Laurent Gbagbo has refused to give in to international pressure to step down after last month's election in Ivory Coast despite provisional results showing his rival Alassane Ouattara with an eight percentage-point win.
West African regional bloc ECOWAS has threatened to oust him by force if he doesn't leave quietly, and the rebels still holding Ivory Coast's north after the civil war have said they are ready to fight.
"On the brink of genocide"
A Ouattara-appointed ambassador to the United Nations said this week the country is on the "brink of genocide".
While there have been no reports of refugees moving into other Ivory Coast neighbours, the International Federation of the Red Cross and Red Crescent said on Thursday it was seeking donations to help prepare for the possibility.
"Given the continued political crisis, an influx of people is also possible in other countries bordering Cote d'Ivoire, such as Burkina Faso, Mali and Ghana," it said.
The standoff turned violent in mid-December when pro-Ouattara marchers tried to seize the state broadcasting building and clashed with security forces loyal to Gbagbo in a confrontation that left at least 20 people dead.
Another 150 have died since, according to the UN, which has condemned evidence of human rights abuses, including killings, torture and kidnappings.

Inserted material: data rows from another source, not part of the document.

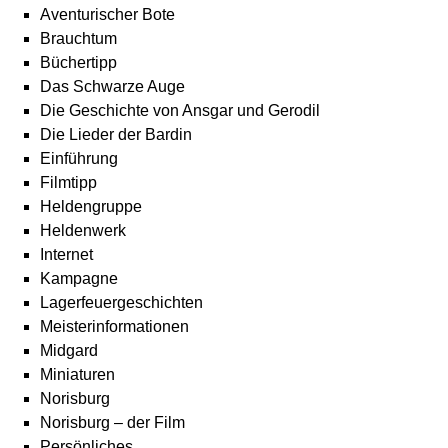
Aventurischer Bote
Brauchtum
Büchertipp
Das Schwarze Auge
Die Geschichte von Ansgar und Gerodil
Die Lieder der Bardin
Einführung
Filmtipp
Heldengruppe
Heldenwerk
Internet
Kampagne
Lagerfeuergeschichten
Meisterinformationen
Midgard
Miniaturen
Norisburg
Norisburg – der Film
Persönliches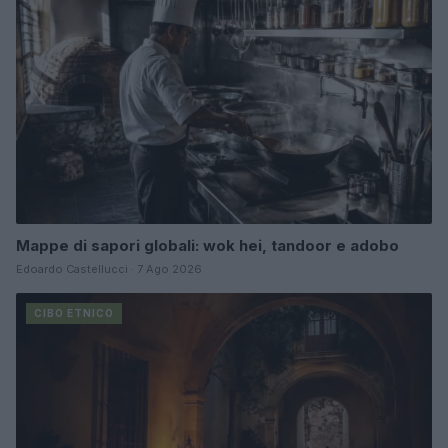
Mappe di sapori globali: wok hei, tandoor e adobo
Edoardo Castellucci · 7 Ago 2026
CIBO ETNICO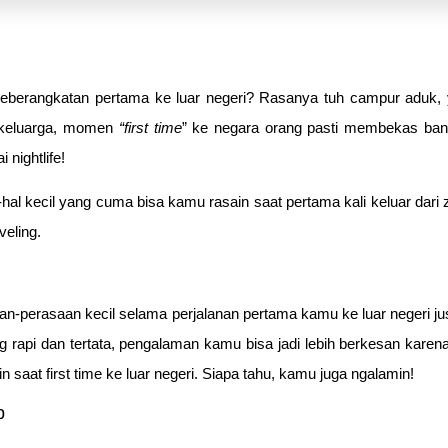
 keberangkatan pertama ke luar negeri? Rasanya tuh campur aduk,
u keluarga, momen
“first time
” ke negara orang pasti membekas bang
 nightlife!
hal-hal kecil yang cuma bisa kamu rasain saat pertama kali keluar da
veling.
aan-perasaan kecil selama perjalanan pertama kamu ke luar negeri ju
 rapi dan tertata, pengalaman kamu bisa jadi lebih berkesan karena 
in saat first time ke luar negeri. Siapa tahu, kamu juga ngalamin!
p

Gbagbo has accused western powers of orchestrating a conspiracy against him, after the nation's top court -- run by one of his allies -- overturned the provisional elections results to give him a victory.
In the nearby Liberian border town of Duoplay, dozens of Ivorian refugees huddled next to a radio, anxious for news from home.
At a U.N. refugee registration centre, officials said hundreds of people were arriving daily, putting strain on local food and water resources.
A refugee crisis due to upheaval in Ivory Coast could destabilise a region trying to heal from three civil wars in a decade.